# Zinio : problème avec un magazine



## Gautier (26 Juin 2010)

Bonjour,

J'utilise l'application Zinio pour acheter et lire des magazines depuis mon iPad. J'ai pu ainsi lire plusieurs numéros du "Nouvel Obs" sans problème... jusqu'à ce que je n'achète le numéro du 24 juin. Il se charge mais à la lecture, toutes les pages sont grises. J'ai enlevé ce magazine de ma bibliothèque puis l'ai rechargé : même problème. J'ai alors chargé le même numéro sur mon Mac (au passage, le système est bien fait, les bibliothèques sont synchronisées) : il est impeccable.

Avez-vous rencontré le même problème ? J'ai envoyé un message au support Zinio mais n'ai pour le moment pas de réponse.

La dizaine d'autres magazines que j'ai sur l'iPad ne posent pas de problème. Seul truc étrange que j'ai pu constaté : il semble qu'en passant pas l'iPad, le prélèvement sur carte bancaire soit celui du prix HT ?!

Bon weekends-end aux ipadistes !


----------



## Esart (27 Juin 2010)

J'ai eu le même problème avec le Figaro magazine.
Le service technique de Zino m'a pris de haut en m'affirmant que j'étais le seul, que je. E savais pas utiliser un ordinateur.... 
Le telechagemenlt bloquait sytematiquement à 68% et l'appui quittait.

Finalement, j'ai obtenu le remboursement et depuis figAro n'est plus proposé...

---------- Nouveau message ajouté à 09h38 ---------- Le message précédent a été envoyé à 09h35 ----------

PS: Je précise que je trouve que Zino est une superbe application, la qualité des textes et des photos est excellente! Les photos de "Géo" par ex sont somptueuses


----------



## Gautier (27 Juin 2010)

Merci pour ta réponse. De mon côté, le Nouvel Obs se charge à 100 % sur l'iPad mais toutes les pages sont grises. Le phénomène ne se produit qu'avec un numéro en particulier.
Le support n'a pas encore répondu... Le problème est que c'est une fois le magazine payé que l'on constate que cela ne fonctionne pas. Je n'achèterai d'autres numéros qu'une fois le bug résolu.


----------



## jperezpla (28 Juin 2010)

Bonjour,
Nous regrettons l'incident que vous rapportez. Nous avons fait le test ce matin sur un iPad et n'avons pas détecté le problème que vous signalez.
Aussi je vous propose de vous contacter directement afin de détecter ensemble l'origine de ce problème.
Cordialement :
Joseph Pérez Pla, Zinio International.


----------



## Esart (28 Juin 2010)

En ce qui me concerne, c'est aussi ce que vous m'aviez répondu mais finalement malgré de nombreuses tentatives, je n'ai jamais réussi à télécharger le Figaro Magazine et vous m'avez remboursé.
J'observe que le Figaro n'est plus proposé sur votre site ...

Avant d'accuser le client, il est bien de se mettre en cause


----------



## Gautier (28 Juin 2010)

jperezpla a dit:


> Nous regrettons l'incident que vous rapportez. Nous avons fait le test ce matin sur un iPad et n'avons pas détecté le problème que vous signalez.

○ ○ ○

CONSIGNES:
A) Reproduisez fidèlement le passage de la discussion sur Zinio qui commence par "Le service technique" et va jusqu'à "n'est plus proposé...".
B) D'après la discussion sur Zinio, sur quel appareil le numéro du 24 juin du Nouvel Obs s'affiche-t-il correctement ?
C) Reprenez la discussion sur Zinio là où elle s'interrompt et poursuivez-la.

DONNÉES:
○ ○ ○

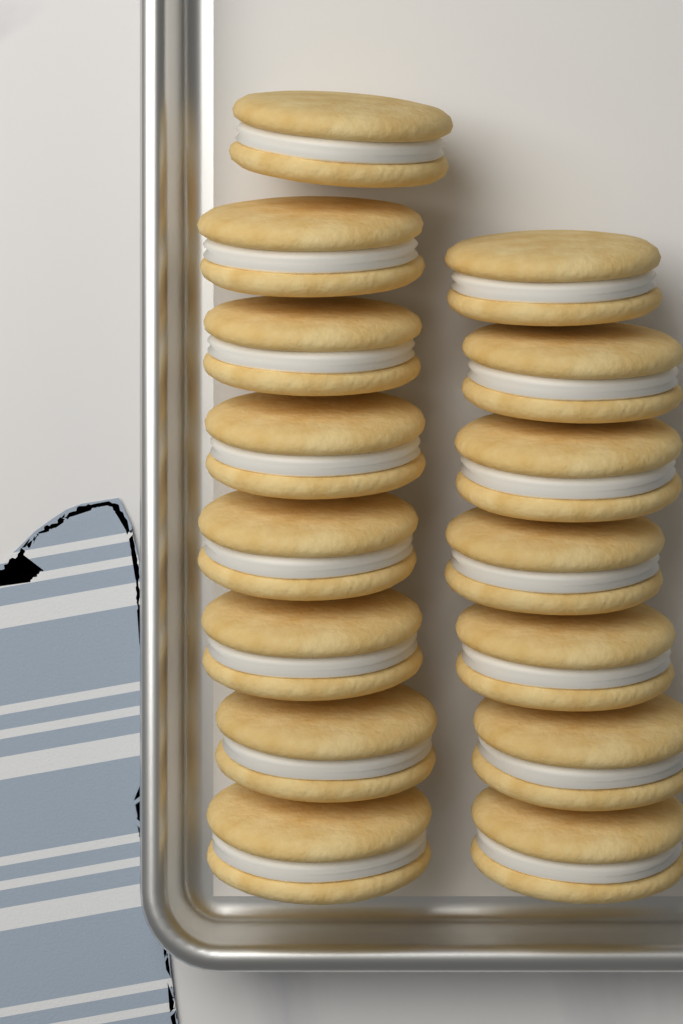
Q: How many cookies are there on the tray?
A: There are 15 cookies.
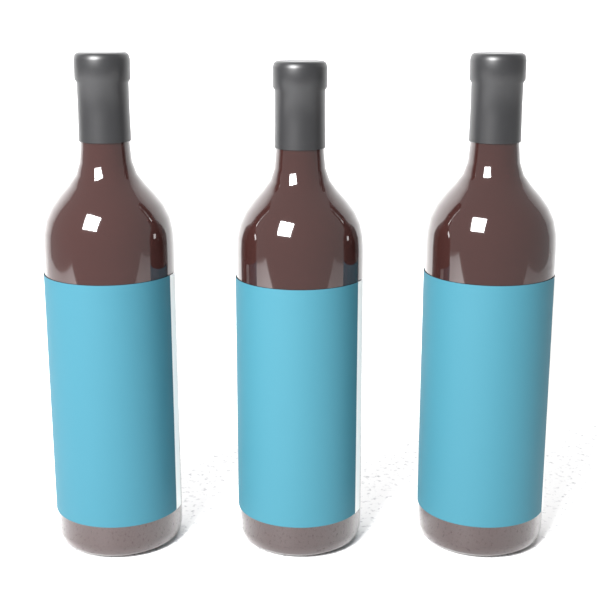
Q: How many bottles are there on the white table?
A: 3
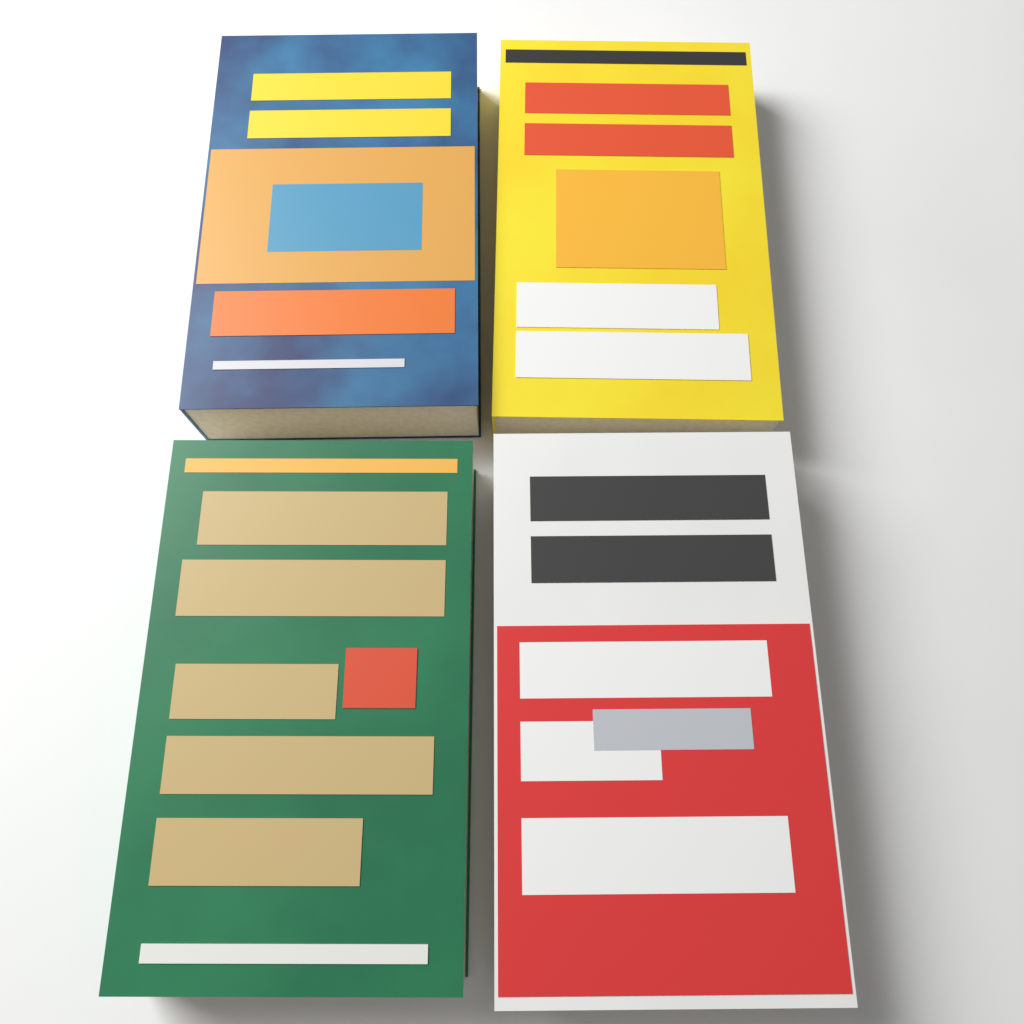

○ ○ ○

RÉPONSES ATTENDUES:
A)
Le service technique de Zino m'a pris de haut en m'affirmant que j'étais le seul, que je. E savais pas utiliser un ordinateur.... 
Le telechagemenlt bloquait sytematiquement à 68% et l'appui quittait.

Finalement, j'ai obtenu le remboursement et depuis figAro n'est plus proposé...

B) Sur le Mac de Gautier.

C)
Et pourtant, voici ce que donne la lecture du "Nouvel Observateur" du 24 juin :






Pour mémoire, le numéro précédent :





Comme déjà indiqué, j'ai supprimé puis rechargé ce numéro plusieurs fois (au cas où il y aurait eu un problème de téléchargement). A chaque fois, le téléchargement va jusqu'à 100% et aucune erreur n'apparaît. Le magazine peut être feuilleté (on voit les numéros de pages) mais tout est gris. Le bug n'est peut-être pas lié au fichier lui-même puisque vous arrivez à le lire de votre côté. Mais il m'est difficile de savoir d'où il provient.

J'ai heureusement pu lire ce numéro à problème sur mon Mac (mais ce n'est pas mon but, j'ai acheté un iPad pour pouvoir lire sans emporter de Mac avec moi - avant l'iPad j'achetais d'ailleurs du papier).



jperezpla a dit:


> Aussi je vous propose de vous contacter directement afin de détecter ensemble l'origine de ce problème.


J'ai envoyé un message au support Zinio (adresse email trouvé sur le site) bien avant de poster un message sur ce forum.

Bonne soirée


----------



## Esart (29 Juin 2010)

A moi aussi le technicien de Zino affirmait qu'il pouvait télécharger et lire le figaro magazine... 

J'en doute mais il est vrai qu'il est plus simple de mettre en cause le client.
Je ne supporte pas cette attitude de technicien borné.

Si un client signale un problème pour un produit payé c'est qu'effectivement il a un problème.

@ Gauthier:  j'ai eu quelquefois ce problème juste après des téléchargements complets d'autres magazines mais le problème ne portait que sur les quelques premières pages puis finalement l'affichage complet se faisait bien au bout d'une vingtaine de secondes.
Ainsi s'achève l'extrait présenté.